* _Reading passage_
━━━━━━
What is Delegated Proof-of-Stake Vs. Proof-of-Stake

delegated proof of stake

Let’s start with a quick breakdown of what Proof-of-Stake (PoS) is...

What Is Proof-of-Stake (PoS)?

PoS is a model of consensus that differs from the traditional mining proof-of-work model which most people are familiar with.

On Bitcoin, your computer runs a node which verifies transactions via a continually run algorithm as they look for a nonce (a specific number that acts as a key).

PoS differs in that your computer likely isn’t running an algorithm.

You don’t need an ASIC card or specialized machinery.

Instead, you need a certain amount of the tokens or coins that a company requires.

For instance, on the upcoming Ethereum Proof-of-Stake model, you need one thousand Ether to run PoS.

This is just one example of a popular coin utilizing proof-of-stake.

By staking your coins, this helps to verify transactions and act as the nodes that follow the longest chain, etc….

You not only help to solidify the chain but get rewarded in that currency for staking your coins.

Once coins are staked, they are staked for a period that the organization requires.

But, the rewards require no effort and in effect, act like a dividend.

This is regular proof-of-stake.

Now delegated proof of stake varies a bit.

Read the full Proof-of-Stake guide here --> What is Proof-of-Stake?

Delegated Proof-of-Stake (DPoS)

While PoS is a model for consensus, a voting mechanism for those involved, and a way to make a bit extra in a coin by staking yours, DPoS differs slightly.
━━━━━━
* _Records drawn from a dataset_
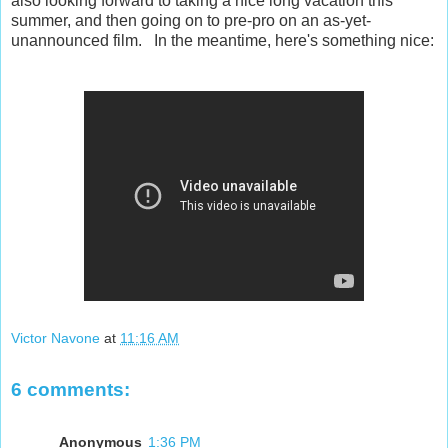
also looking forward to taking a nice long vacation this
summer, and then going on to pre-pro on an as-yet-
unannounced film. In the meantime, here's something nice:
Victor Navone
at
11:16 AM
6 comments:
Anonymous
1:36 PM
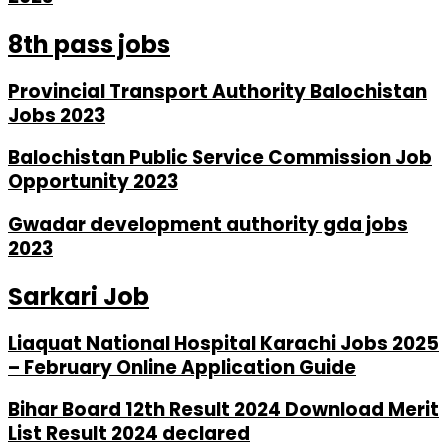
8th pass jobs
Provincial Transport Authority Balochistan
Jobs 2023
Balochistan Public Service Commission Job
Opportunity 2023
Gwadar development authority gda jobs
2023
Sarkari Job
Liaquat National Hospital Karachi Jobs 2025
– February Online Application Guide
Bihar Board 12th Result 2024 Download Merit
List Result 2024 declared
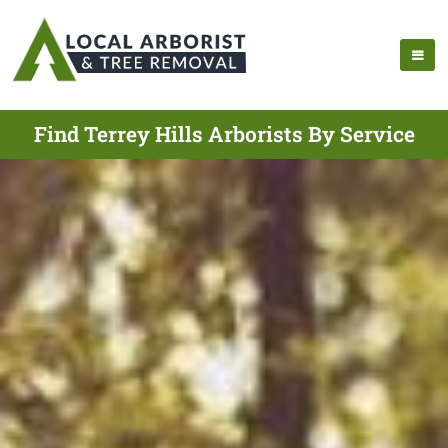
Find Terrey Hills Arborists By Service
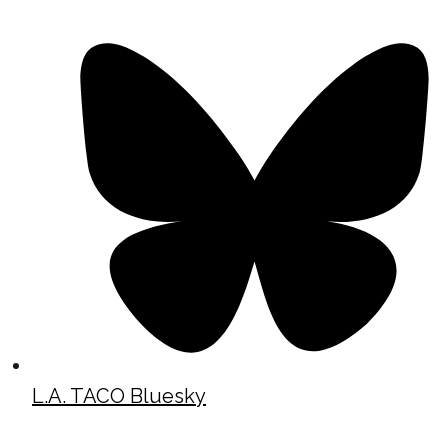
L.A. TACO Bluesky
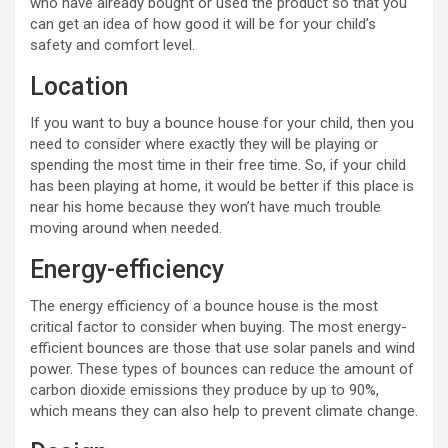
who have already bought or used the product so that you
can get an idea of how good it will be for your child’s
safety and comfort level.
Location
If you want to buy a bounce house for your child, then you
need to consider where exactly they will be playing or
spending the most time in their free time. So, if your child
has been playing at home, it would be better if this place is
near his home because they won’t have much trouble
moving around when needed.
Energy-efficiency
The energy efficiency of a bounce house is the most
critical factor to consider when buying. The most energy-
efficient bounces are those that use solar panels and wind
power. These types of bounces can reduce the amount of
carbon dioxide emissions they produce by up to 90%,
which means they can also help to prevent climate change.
━━━━━━
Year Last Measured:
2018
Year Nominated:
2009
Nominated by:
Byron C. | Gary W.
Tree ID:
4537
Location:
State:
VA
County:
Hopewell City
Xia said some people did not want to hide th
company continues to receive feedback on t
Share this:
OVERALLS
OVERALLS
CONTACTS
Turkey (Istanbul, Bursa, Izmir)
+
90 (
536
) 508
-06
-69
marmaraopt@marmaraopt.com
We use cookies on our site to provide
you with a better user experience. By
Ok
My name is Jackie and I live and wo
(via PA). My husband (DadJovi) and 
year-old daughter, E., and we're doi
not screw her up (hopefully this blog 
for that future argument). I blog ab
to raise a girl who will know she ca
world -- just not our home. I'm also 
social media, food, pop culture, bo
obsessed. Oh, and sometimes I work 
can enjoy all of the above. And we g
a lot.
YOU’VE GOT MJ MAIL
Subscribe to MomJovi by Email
━━━━━━
* _Apply what you read_
- 1) In the passage on proof-of-stake, how many Ether are needed to run PoS on the upcoming Ethereum model?
- 2) Proceed with the passage on delegated proof-of-stake, picking up right after its last sentence.

* _Task-by-task answers_
- 1) One thousand Ether.

- 2)
In delegated proof of stake there are delegates.

These, are essential, representatives voted on by the community to conduct votes, etc.

That means that instead of everyone having a vote, you are voting for someone else who seems to cast a vote in your honor.

Again, a repetition of what the current dogmatic paradigm of our government is.

Although, they can be voted out easily and it can be changed depending on the organization and the rules input into the blockchain.

This consensus mechanism is proof-of-stake, but also a way to default voting for someone else.

Someone owning X amount of coin, with no knowledge of what should occur, defaults their vote to a delegate.

But, there can be a problem.

Vitalik Buterin on the Problem with DPoS

On an interview on Unchained (1) Vitalik got into a talk about the consensus models.

While wholeheartedly describing how Proof-of-stake can beat out and be more secure than proof-of-work, he then talked about the difference between DPoS and PoS.

Delegated proof of stake has the problem of taking away power from the little guy and delivering it more to the few specially elected individuals.

He talked about how at LISK this created a two-party voting system.

Replicating the American democratic voting system.

But, utilizing true proof-of-stake allows more people to vote and have a say.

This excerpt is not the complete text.